Black-Box Guardrail Reverse-engineering Attack

TL;DR

This work tackles the security risk posed by externally enforced LLM guardrails by showing how a black-box attacker can approximate a victim guardrail’s policy through GRA, a framework that fuses reinforcement learning with genetic-data augmentation. By iteratively querying a victim system and training a surrogate guardrail to imitate its behavior, the attacker achieves high policy fidelity with modest costs across multiple commercial LLMs. The study demonstrates strong extraction capability (high rule alignment) and practical transferability while proposing concrete countermeasures like monitoring, adaptive rejection, and dynamic policy changes. Overall, the paper reveals significant vulnerabilities in current guardrail designs and emphasizes the need for more robust, resilient safety mechanisms in LLM deployments.

Abstract

Large language models (LLMs) increasingly employ guardrails to enforce ethical, legal, and application-specific constraints on their outputs. While effective at mitigating harmful responses, these guardrails introduce a new class of vulnerabilities by exposing observable decision patterns. In this work, we present the first study of black-box LLM guardrail reverse-engineering attacks. We propose Guardrail Reverse-engineering Attack (GRA), a reinforcement learning-based framework that leverages genetic algorithm-driven data augmentation to approximate the decision-making policy of victim guardrails. By iteratively collecting input-output pairs, prioritizing divergence cases, and applying targeted mutations and crossovers, our method incrementally converges toward a high-fidelity surrogate of the victim guardrail. We evaluate GRA on three widely deployed commercial systems, namely ChatGPT, DeepSeek, and Qwen3, and demonstrate that it achieves an rule matching rate exceeding 0.92 while requiring less than $85 in API costs. These findings underscore the practical feasibility of guardrail extraction and highlight significant security risks for current LLM safety mechanisms.
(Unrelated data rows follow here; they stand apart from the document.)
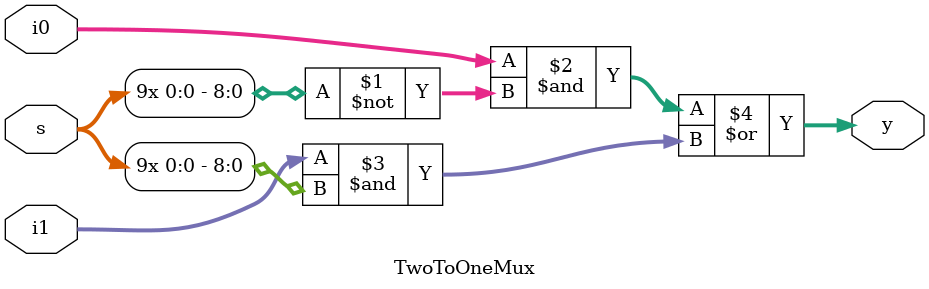
<source format=v>
`timescale 1ns / 1ps


module TwoToOneMux(
    input s,
    input [8:0] i0,
    input [8:0] i1,
    output [8:0] y
    );
    assign y = i0&~{9{s}}|i1&{9{s}};

    
endmodule

</source>
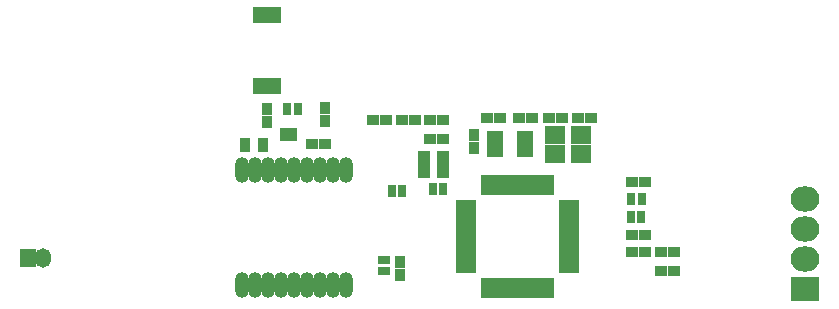
<source format=gbr>
G04 #@! TF.FileFunction,Soldermask,Bot*
%FSLAX46Y46*%
G04 Gerber Fmt 4.6, Leading zero omitted, Abs format (unit mm)*
G04 Created by KiCad (PCBNEW 4.0.5+dfsg1-4~bpo8+1) date Wed Feb  7 22:28:11 2018*
%MOMM*%
%LPD*%
G01*
G04 APERTURE LIST*
%ADD10C,0.100000*%
%ADD11R,0.670000X0.725000*%
%ADD12O,1.200000X2.200000*%
%ADD13R,2.400000X1.400000*%
%ADD14R,1.350000X1.650000*%
%ADD15O,1.350000X1.650000*%
%ADD16R,1.000000X0.900000*%
%ADD17R,0.900000X1.000000*%
%ADD18R,0.900000X1.300000*%
%ADD19R,0.800000X1.000000*%
%ADD20R,1.100000X0.650000*%
%ADD21R,1.400000X2.200000*%
%ADD22R,2.432000X2.127200*%
%ADD23O,2.432000X2.127200*%
%ADD24R,1.000000X0.800000*%
%ADD25R,0.650000X1.700000*%
%ADD26R,1.700000X0.650000*%
%ADD27R,1.800000X1.600000*%
G04 APERTURE END LIST*
D10*
D11*
X145100000Y-112545000D03*
X144700000Y-112545000D03*
X144300000Y-112545000D03*
X144300000Y-112095000D03*
X144700000Y-112095000D03*
X145100000Y-112095000D03*
D12*
X140770000Y-115390000D03*
X141870000Y-115390000D03*
X142970000Y-115390000D03*
X144070000Y-115390000D03*
X145170000Y-115390000D03*
X146270000Y-115390000D03*
X147370000Y-115390000D03*
X148470000Y-115390000D03*
X149570000Y-115390000D03*
X149570000Y-125090000D03*
X148470000Y-125090000D03*
X147370000Y-125090000D03*
X146270000Y-125090000D03*
X145170000Y-125090000D03*
X144070000Y-125090000D03*
X142970000Y-125090000D03*
X141870000Y-125090000D03*
X140770000Y-125090000D03*
D13*
X142830000Y-108240000D03*
X142830000Y-102240000D03*
D14*
X122630000Y-122770000D03*
D15*
X123880000Y-122770000D03*
D16*
X173730000Y-116330000D03*
X174830000Y-116330000D03*
X173750000Y-122300000D03*
X174850000Y-122300000D03*
X162590000Y-110930000D03*
X161490000Y-110930000D03*
X165270000Y-110950000D03*
X164170000Y-110950000D03*
D17*
X147800000Y-110140000D03*
X147800000Y-111240000D03*
X142830000Y-110170000D03*
X142830000Y-111270000D03*
D16*
X146690000Y-113110000D03*
X147790000Y-113110000D03*
X157780000Y-111100000D03*
X156680000Y-111100000D03*
X151870000Y-111100000D03*
X152970000Y-111100000D03*
X154270000Y-111100000D03*
X155370000Y-111100000D03*
X157790000Y-112700000D03*
X156690000Y-112700000D03*
D18*
X142530000Y-113200000D03*
X141030000Y-113200000D03*
D19*
X174580000Y-117790000D03*
X173680000Y-117790000D03*
X145470000Y-110190000D03*
X144570000Y-110190000D03*
X156890000Y-116920000D03*
X157790000Y-116920000D03*
X154310000Y-117090000D03*
X153410000Y-117090000D03*
D20*
X156170000Y-115650000D03*
X156170000Y-115250000D03*
X156170000Y-114850000D03*
X156170000Y-114450000D03*
X156170000Y-114050000D03*
X157770000Y-114050000D03*
X157770000Y-114450000D03*
X157770000Y-114850000D03*
X157770000Y-115250000D03*
X157770000Y-115650000D03*
D21*
X164670000Y-113190000D03*
X162170000Y-113190000D03*
D22*
X188440000Y-125430000D03*
D23*
X188440000Y-122890000D03*
X188440000Y-120350000D03*
X188440000Y-117810000D03*
D17*
X154170000Y-123110000D03*
X154170000Y-124210000D03*
X160420000Y-113490000D03*
X160420000Y-112390000D03*
D16*
X176230000Y-122300000D03*
X177330000Y-122300000D03*
X166750000Y-110960000D03*
X167850000Y-110960000D03*
X170310000Y-110960000D03*
X169210000Y-110960000D03*
X177340000Y-123860000D03*
X176240000Y-123860000D03*
X174830000Y-120890000D03*
X173730000Y-120890000D03*
D19*
X173660000Y-119370000D03*
X174560000Y-119370000D03*
D24*
X152800000Y-123890000D03*
X152800000Y-122990000D03*
D25*
X161350000Y-116620000D03*
X161850000Y-116620000D03*
X162350000Y-116620000D03*
X162850000Y-116620000D03*
X163350000Y-116620000D03*
X163850000Y-116620000D03*
X164350000Y-116620000D03*
X164850000Y-116620000D03*
X165350000Y-116620000D03*
X165850000Y-116620000D03*
X166350000Y-116620000D03*
X166850000Y-116620000D03*
D26*
X168450000Y-118220000D03*
X168450000Y-118720000D03*
X168450000Y-119220000D03*
X168450000Y-119720000D03*
X168450000Y-120220000D03*
X168450000Y-120720000D03*
X168450000Y-121220000D03*
X168450000Y-121720000D03*
X168450000Y-122220000D03*
X168450000Y-122720000D03*
X168450000Y-123220000D03*
X168450000Y-123720000D03*
D25*
X166850000Y-125320000D03*
X166350000Y-125320000D03*
X165850000Y-125320000D03*
X165350000Y-125320000D03*
X164850000Y-125320000D03*
X164350000Y-125320000D03*
X163850000Y-125320000D03*
X163350000Y-125320000D03*
X162850000Y-125320000D03*
X162350000Y-125320000D03*
X161850000Y-125320000D03*
X161350000Y-125320000D03*
D26*
X159750000Y-123720000D03*
X159750000Y-123220000D03*
X159750000Y-122720000D03*
X159750000Y-122220000D03*
X159750000Y-121720000D03*
X159750000Y-121220000D03*
X159750000Y-120720000D03*
X159750000Y-120220000D03*
X159750000Y-119720000D03*
X159750000Y-119220000D03*
X159750000Y-118720000D03*
X159750000Y-118220000D03*
D27*
X167290000Y-112410000D03*
X169490000Y-112410000D03*
X167290000Y-114010000D03*
X169490000Y-114010000D03*
M02*

</source>
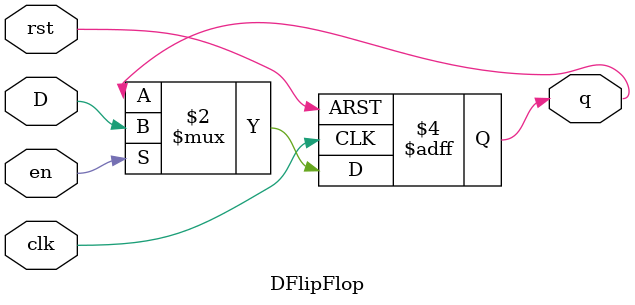
<source format=v>
module DFlipFlop (//BOTAR ENABLE, mesmo sinal de entrada será o de enable 
  input wire D,      // Data input
  input wire clk,
  input wire en,  // Clock input
  input wire rst,    // Reset input
  output reg q       // Output
);

  always @(posedge clk or posedge rst) begin
    if (rst) begin
      q <= 1'b0;      // Reset the flip-flop
    end else  if (en) begin
      q <= D;         // Assign the input to the output on the rising edge of the clock
    end
  end

endmodule 
</source>
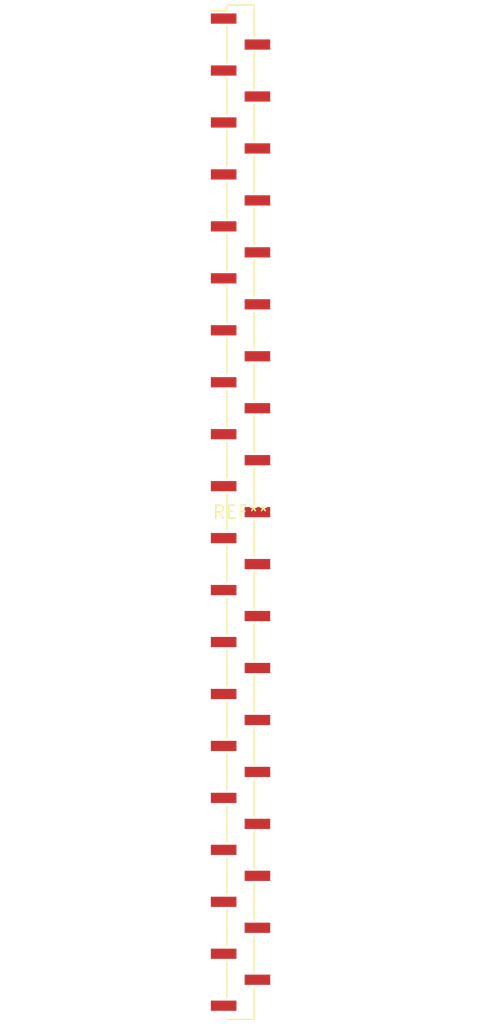
<source format=kicad_pcb>
(kicad_pcb (version 20240108) (generator pcbnew)

  (general
    (thickness 1.6)
  )

  (paper "A4")
  (layers
    (0 "F.Cu" signal)
    (31 "B.Cu" signal)
    (32 "B.Adhes" user "B.Adhesive")
    (33 "F.Adhes" user "F.Adhesive")
    (34 "B.Paste" user)
    (35 "F.Paste" user)
    (36 "B.SilkS" user "B.Silkscreen")
    (37 "F.SilkS" user "F.Silkscreen")
    (38 "B.Mask" user)
    (39 "F.Mask" user)
    (40 "Dwgs.User" user "User.Drawings")
    (41 "Cmts.User" user "User.Comments")
    (42 "Eco1.User" user "User.Eco1")
    (43 "Eco2.User" user "User.Eco2")
    (44 "Edge.Cuts" user)
    (45 "Margin" user)
    (46 "B.CrtYd" user "B.Courtyard")
    (47 "F.CrtYd" user "F.Courtyard")
    (48 "B.Fab" user)
    (49 "F.Fab" user)
    (50 "User.1" user)
    (51 "User.2" user)
    (52 "User.3" user)
    (53 "User.4" user)
    (54 "User.5" user)
    (55 "User.6" user)
    (56 "User.7" user)
    (57 "User.8" user)
    (58 "User.9" user)
  )

  (setup
    (pad_to_mask_clearance 0)
    (pcbplotparams
      (layerselection 0x00010fc_ffffffff)
      (plot_on_all_layers_selection 0x0000000_00000000)
      (disableapertmacros false)
      (usegerberextensions false)
      (usegerberattributes false)
      (usegerberadvancedattributes false)
      (creategerberjobfile false)
      (dashed_line_dash_ratio 12.000000)
      (dashed_line_gap_ratio 3.000000)
      (svgprecision 4)
      (plotframeref false)
      (viasonmask false)
      (mode 1)
      (useauxorigin false)
      (hpglpennumber 1)
      (hpglpenspeed 20)
      (hpglpendiameter 15.000000)
      (dxfpolygonmode false)
      (dxfimperialunits false)
      (dxfusepcbnewfont false)
      (psnegative false)
      (psa4output false)
      (plotreference false)
      (plotvalue false)
      (plotinvisibletext false)
      (sketchpadsonfab false)
      (subtractmaskfromsilk false)
      (outputformat 1)
      (mirror false)
      (drillshape 1)
      (scaleselection 1)
      (outputdirectory "")
    )
  )

  (net 0 "")

  (footprint "PinHeader_1x39_P2.54mm_Vertical_SMD_Pin1Left" (layer "F.Cu") (at 0 0))

)

</source>
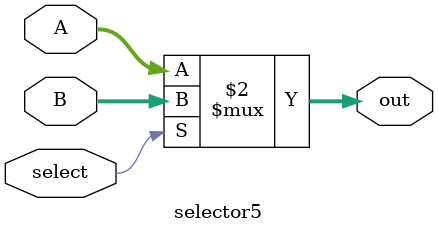
<source format=v>
`timescale 1ns / 1ps


module selector5(
    input [31:0] A,
    input [31:0] B,
    input select,
    output [31:0] out
    );

    assign out = select==0 ? A : B;
endmodule

</source>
Our findings expose critical vulnerabilities in current guardrail designs and highlight the urgent need for more robust defense mechanisms in LLM deployment.

Paper Structure

This paper contains 24 sections, 4 equations, 5 figures, 6 tables, 1 algorithm.

Figures (5)

  • Figure 1: Overview of GRA, the adversary iteratively (1) samples prompts, (2) forwards them to the black-box victim LLM, (3) queries and receives reward feedback (score), (4) trains a surrogate guardrail via reinforcement learning, and (5) applies genetic augmentation to explore decision boundaries.
  • Figure 2: Rule matching performance of GRA across victim LLM systems, showing high fidelity in replicating normative policy rules beyond surface-level moderation.
  • Figure 3: ROC curves of cross-dataset validation results on ChatGPT, DeepSeek, and Qwen3. “Jail test Inject” denotes training on $\mathcal{D}_\text{Jailbreak}$ and testing on $\mathcal{D}_\text{Injection}$, while “Inject test Jail” denotes the reverse setting. Results show consistent transferability of attacks across victim systems.
  • Figure 4: Learning progress (LP) across training iterations for guardrail reverse-engineering attacks on ChatGPT, DeepSeek, and Qwen3. The x-axis denotes training iterations, and the y-axis denotes LP, evaluated by LlamaGuard, ShieldGemma, and ChatGPT.
  • Figure 5: ROC curves evaluating the harmlessness of GRA attacks. (a) ChatGPT, (b) DeepSeek, and (c) Qwen3.